When treated with aqueous potassium hydroxide (KOH), this compound undergoes hydrolysis. Aqueous KOH provides hydroxide ions ($$OH-$$) that act as a nucleophile. The reaction involves the substitution of chlorine atoms by hydroxyl groups, but due to the presence of three chlorine atoms on the same carbon, the process leads to the formation of a carboxylic acid.

The mechanism proceeds as follows:

First, one hydroxide ion attacks the carbon atom bearing the chlorine atoms, replacing one chlorine atom to form an intermediate:

$$CH_{3}-CH_{2}-CCl_{3} + OH- -\gt CH_{3}-CH_{2}-CCl_{2}OH + Cl-$$

This intermediate, $$CH_{3}-CH_{2}-CCl_{2}OH$$, is unstable because it has two chlorine atoms and a hydroxyl group on the same carbon. It readily loses a chloride ion and rearranges to form a dichlorocarbene-like species, but in aqueous conditions, it undergoes further hydrolysis.

The intermediate reacts with another hydroxide ion:

$$CH_{3}-CH_{2}-CCl_{2}OH + OH- -\gt CH_{3}-CH_{2}-CCl(OH)2 + Cl-$$

Now, we have $$CH_{3}-CH_{2}-CCl(OH)2$$, which is a geminal diol with one chlorine. This compound is highly unstable and undergoes rapid hydrolysis. The chlorine atom is replaced by another hydroxyl group:

$$CH_{3}-CH_{2}-CCl(OH)2 + OH- -\gt CH_{3}-CH_{2}-C(OH)3 + Cl-$$

The resulting compound, $$CH_{3}-CH_{2}-C(OH)3$$, is a geminal triol. Geminal triols are unstable and spontaneously lose a water molecule to form the corresponding carboxylic acid:

$$CH_{3}-CH_{2}-C(OH)3 -\gt CH_{3}-CH_{2}-COOH + H_{2}O$$

Thus, the overall reaction is:

$$CH_{3}-CH_{2}-CCl_{3} + 2KOH -\gt CH_{3}-CH_{2}-COOH + 2KCl + H_{2}O$$

The product is propionic acid, which has the formula $$CH_{3}CH_{2}COOH$$.
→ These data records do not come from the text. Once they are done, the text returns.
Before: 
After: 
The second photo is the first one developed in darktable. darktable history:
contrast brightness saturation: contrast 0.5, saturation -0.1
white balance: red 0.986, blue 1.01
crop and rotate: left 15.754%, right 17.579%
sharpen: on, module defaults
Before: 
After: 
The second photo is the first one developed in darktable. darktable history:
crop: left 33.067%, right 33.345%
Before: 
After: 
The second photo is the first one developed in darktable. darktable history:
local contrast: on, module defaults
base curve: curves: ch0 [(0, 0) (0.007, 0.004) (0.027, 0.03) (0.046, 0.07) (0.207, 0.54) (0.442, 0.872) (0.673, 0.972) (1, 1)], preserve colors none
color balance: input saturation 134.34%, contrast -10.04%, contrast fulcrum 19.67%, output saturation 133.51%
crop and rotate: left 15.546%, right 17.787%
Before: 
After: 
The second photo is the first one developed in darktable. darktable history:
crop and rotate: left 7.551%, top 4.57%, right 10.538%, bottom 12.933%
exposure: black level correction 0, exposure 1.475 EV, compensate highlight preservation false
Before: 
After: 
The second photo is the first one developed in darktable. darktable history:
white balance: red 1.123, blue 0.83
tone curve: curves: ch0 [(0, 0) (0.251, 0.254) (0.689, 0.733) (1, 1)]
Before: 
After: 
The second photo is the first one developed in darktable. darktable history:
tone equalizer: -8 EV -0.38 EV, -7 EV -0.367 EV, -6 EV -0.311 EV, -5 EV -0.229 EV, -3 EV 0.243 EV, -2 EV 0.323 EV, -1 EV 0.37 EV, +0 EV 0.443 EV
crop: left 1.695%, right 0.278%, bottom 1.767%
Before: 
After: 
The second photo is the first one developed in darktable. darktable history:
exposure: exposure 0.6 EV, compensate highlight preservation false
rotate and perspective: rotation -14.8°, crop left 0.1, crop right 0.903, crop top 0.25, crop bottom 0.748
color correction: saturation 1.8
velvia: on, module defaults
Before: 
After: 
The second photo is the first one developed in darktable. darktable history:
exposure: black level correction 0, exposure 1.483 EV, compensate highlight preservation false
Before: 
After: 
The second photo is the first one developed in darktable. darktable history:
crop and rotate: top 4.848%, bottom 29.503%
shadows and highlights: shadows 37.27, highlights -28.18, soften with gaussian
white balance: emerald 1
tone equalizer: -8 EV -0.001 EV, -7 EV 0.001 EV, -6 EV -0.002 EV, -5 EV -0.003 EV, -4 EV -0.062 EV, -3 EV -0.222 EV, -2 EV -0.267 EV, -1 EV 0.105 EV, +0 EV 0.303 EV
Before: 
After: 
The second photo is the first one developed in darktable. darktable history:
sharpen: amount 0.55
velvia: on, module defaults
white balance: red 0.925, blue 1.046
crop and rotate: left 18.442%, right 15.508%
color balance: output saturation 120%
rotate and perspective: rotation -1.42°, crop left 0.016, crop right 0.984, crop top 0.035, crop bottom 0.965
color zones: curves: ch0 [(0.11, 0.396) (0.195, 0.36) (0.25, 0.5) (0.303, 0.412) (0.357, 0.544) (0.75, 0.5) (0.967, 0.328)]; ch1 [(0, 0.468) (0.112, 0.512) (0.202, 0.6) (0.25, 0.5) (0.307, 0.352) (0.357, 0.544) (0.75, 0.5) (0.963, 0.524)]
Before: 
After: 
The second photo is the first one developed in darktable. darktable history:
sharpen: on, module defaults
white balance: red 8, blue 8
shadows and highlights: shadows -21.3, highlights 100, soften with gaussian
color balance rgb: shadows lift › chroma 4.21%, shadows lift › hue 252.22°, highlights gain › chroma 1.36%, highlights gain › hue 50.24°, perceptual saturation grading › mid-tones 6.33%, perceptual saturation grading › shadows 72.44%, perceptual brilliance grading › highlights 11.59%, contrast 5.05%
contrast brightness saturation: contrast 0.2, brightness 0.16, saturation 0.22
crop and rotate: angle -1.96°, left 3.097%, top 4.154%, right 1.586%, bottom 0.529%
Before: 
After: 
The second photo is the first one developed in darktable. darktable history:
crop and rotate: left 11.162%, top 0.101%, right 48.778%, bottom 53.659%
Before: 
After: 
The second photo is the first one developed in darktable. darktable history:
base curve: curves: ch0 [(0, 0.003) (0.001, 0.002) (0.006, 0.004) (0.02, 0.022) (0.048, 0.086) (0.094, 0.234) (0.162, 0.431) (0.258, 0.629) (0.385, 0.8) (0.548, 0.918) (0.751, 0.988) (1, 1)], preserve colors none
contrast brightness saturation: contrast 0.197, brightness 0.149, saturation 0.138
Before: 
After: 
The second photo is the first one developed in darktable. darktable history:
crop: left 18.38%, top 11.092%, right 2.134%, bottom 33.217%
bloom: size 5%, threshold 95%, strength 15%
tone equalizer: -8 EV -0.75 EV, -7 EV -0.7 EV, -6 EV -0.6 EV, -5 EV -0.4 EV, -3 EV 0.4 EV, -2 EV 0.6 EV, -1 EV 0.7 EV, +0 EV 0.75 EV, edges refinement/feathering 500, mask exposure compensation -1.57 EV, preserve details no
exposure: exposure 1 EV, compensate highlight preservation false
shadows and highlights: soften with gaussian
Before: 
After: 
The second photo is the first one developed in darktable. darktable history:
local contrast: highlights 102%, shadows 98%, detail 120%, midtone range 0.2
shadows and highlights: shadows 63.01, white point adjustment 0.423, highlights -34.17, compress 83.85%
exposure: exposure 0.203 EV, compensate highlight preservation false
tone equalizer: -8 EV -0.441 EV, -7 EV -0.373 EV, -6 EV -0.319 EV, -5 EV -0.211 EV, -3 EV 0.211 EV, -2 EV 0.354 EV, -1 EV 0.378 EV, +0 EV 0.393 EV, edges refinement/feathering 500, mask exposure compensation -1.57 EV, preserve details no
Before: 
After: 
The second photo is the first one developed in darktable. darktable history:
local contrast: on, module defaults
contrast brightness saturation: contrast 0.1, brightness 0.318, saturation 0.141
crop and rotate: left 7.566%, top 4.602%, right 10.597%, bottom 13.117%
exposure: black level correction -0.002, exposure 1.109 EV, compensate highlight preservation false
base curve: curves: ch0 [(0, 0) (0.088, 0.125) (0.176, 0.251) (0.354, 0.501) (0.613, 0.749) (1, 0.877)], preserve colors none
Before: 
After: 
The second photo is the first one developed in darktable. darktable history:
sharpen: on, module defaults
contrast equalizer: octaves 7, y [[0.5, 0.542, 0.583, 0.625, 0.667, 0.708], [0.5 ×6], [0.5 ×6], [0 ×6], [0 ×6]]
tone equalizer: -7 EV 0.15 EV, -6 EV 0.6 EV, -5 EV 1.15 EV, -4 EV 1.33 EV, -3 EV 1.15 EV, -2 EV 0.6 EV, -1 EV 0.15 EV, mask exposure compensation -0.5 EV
Now, comparing with the options:

• Option A: 2-Propanol is $$CH_{3}CH(OH)CH_{3}$$
• Option B: Propyne is $$CH_{3}C \equiv CH$$
• Option C: Propionic acid is $$CH_{3}CH_{2}COOH$$
• Option D: 1-Propanol is $$CH_{3}CH_{2}CH_{2}OH$$

The major product is propionic acid, corresponding to option C.

Hence, the correct answer is Option C.